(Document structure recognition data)

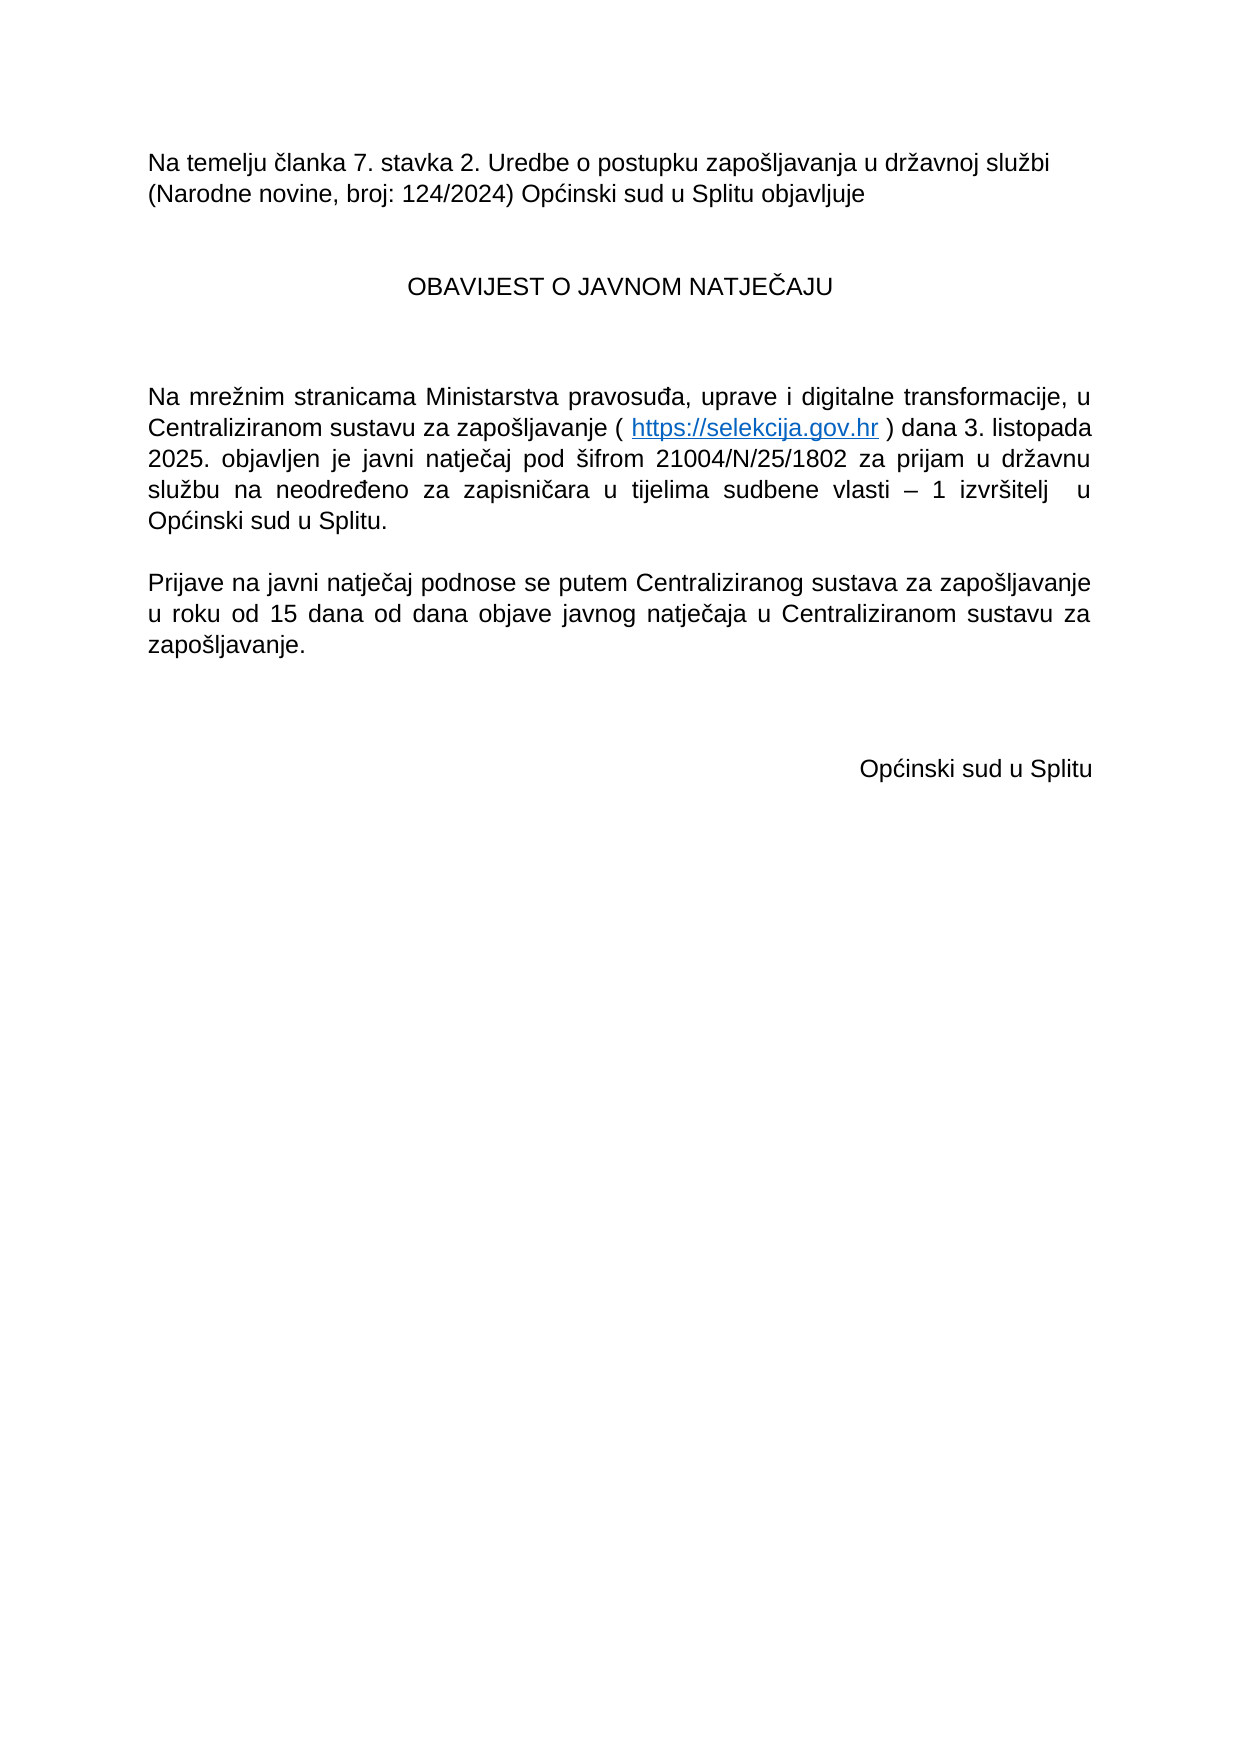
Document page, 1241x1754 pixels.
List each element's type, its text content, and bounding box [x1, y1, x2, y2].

text Na mrežnim stranicama Ministarstva pravosuđa, uprave i digitalne transformacije, u Centraliziranom sustavu za zapošljavanje ( https://selekcija.gov.hr ) dana 3. listopada 2025. objavljen je javni natječaj pod šifrom 21004/N/25/1802 za prijam u državnu službu na neodređeno za zapisničara u tijelima sudbene vlasti – 1 izvršitelj u Općinski sud u Splitu. [148, 382, 1093, 534]
text OBAVIJEST O JAVNOM NATJEČAJU [148, 272, 1093, 301]
text Općinski sud u Splitu [148, 754, 1093, 783]
text Prijave na javni natječaj podnose se putem Centraliziranog sustava za zapošljavanje u roku od 15 dana od dana objave javnog natječaja u Centraliziranom sustavu za zapošljavanje. [148, 568, 1093, 659]
text Na temelju članka 7. stavka 2. Uredbe o postupku zapošljavanja u državnoj službi (Narodne novine, broj: 124/2024) Općinski sud u Splitu objavljuje [148, 148, 1093, 207]
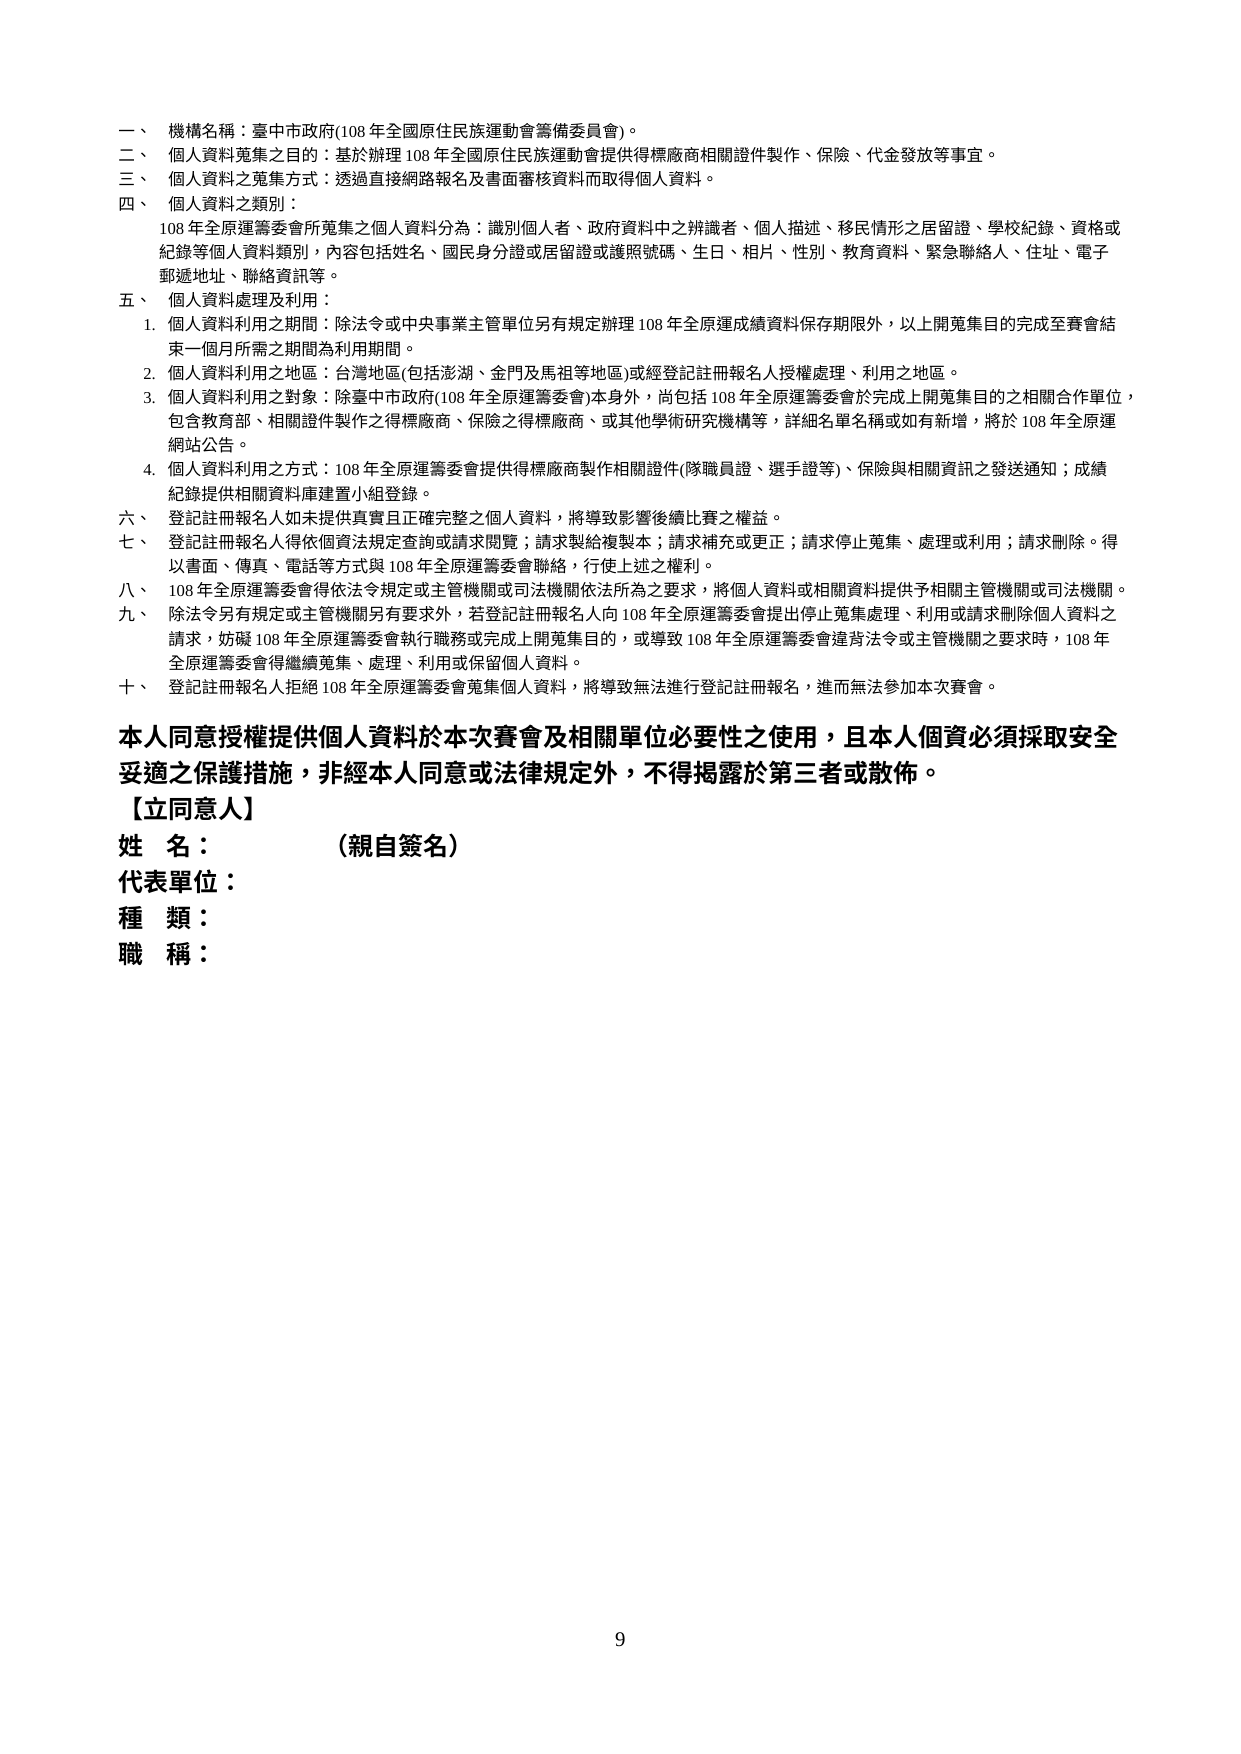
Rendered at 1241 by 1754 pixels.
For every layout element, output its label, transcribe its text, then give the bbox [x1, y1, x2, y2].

What you need to do:
Retype every entry verbatim and exclude the pictures from the copy.

Reply:
Document page, 1241x1754 pixels.
List each element's type, its text content, and bounding box [x1, y1, x2, y2].

text Na mrežnim stranicama Ministarstva pravosuđa, uprave i digitalne transformacije, u Centraliziranom sustavu za zapošljavanje ( https://selekcija.gov.hr ) dana 3. listopada 2025. objavljen je javni natječaj pod šifrom 21004/N/25/1802 za prijam u državnu službu na neodređeno za zapisničara u tijelima sudbene vlasti – 1 izvršitelj u Općinski sud u Splitu. [148, 382, 1093, 534]
text OBAVIJEST O JAVNOM NATJEČAJU [148, 272, 1093, 301]
text Općinski sud u Splitu [148, 754, 1093, 783]
text Prijave na javni natječaj podnose se putem Centraliziranog sustava za zapošljavanje u roku od 15 dana od dana objave javnog natječaja u Centraliziranom sustavu za zapošljavanje. [148, 568, 1093, 659]
text Na temelju članka 7. stavka 2. Uredbe o postupku zapošljavanja u državnoj službi (Narodne novine, broj: 124/2024) Općinski sud u Splitu objavljuje [148, 148, 1093, 207]
Rendered at 1241 by 1754 pixels.
For every layout element, output its label, transcribe its text, then give the bbox [x1, y1, x2, y2].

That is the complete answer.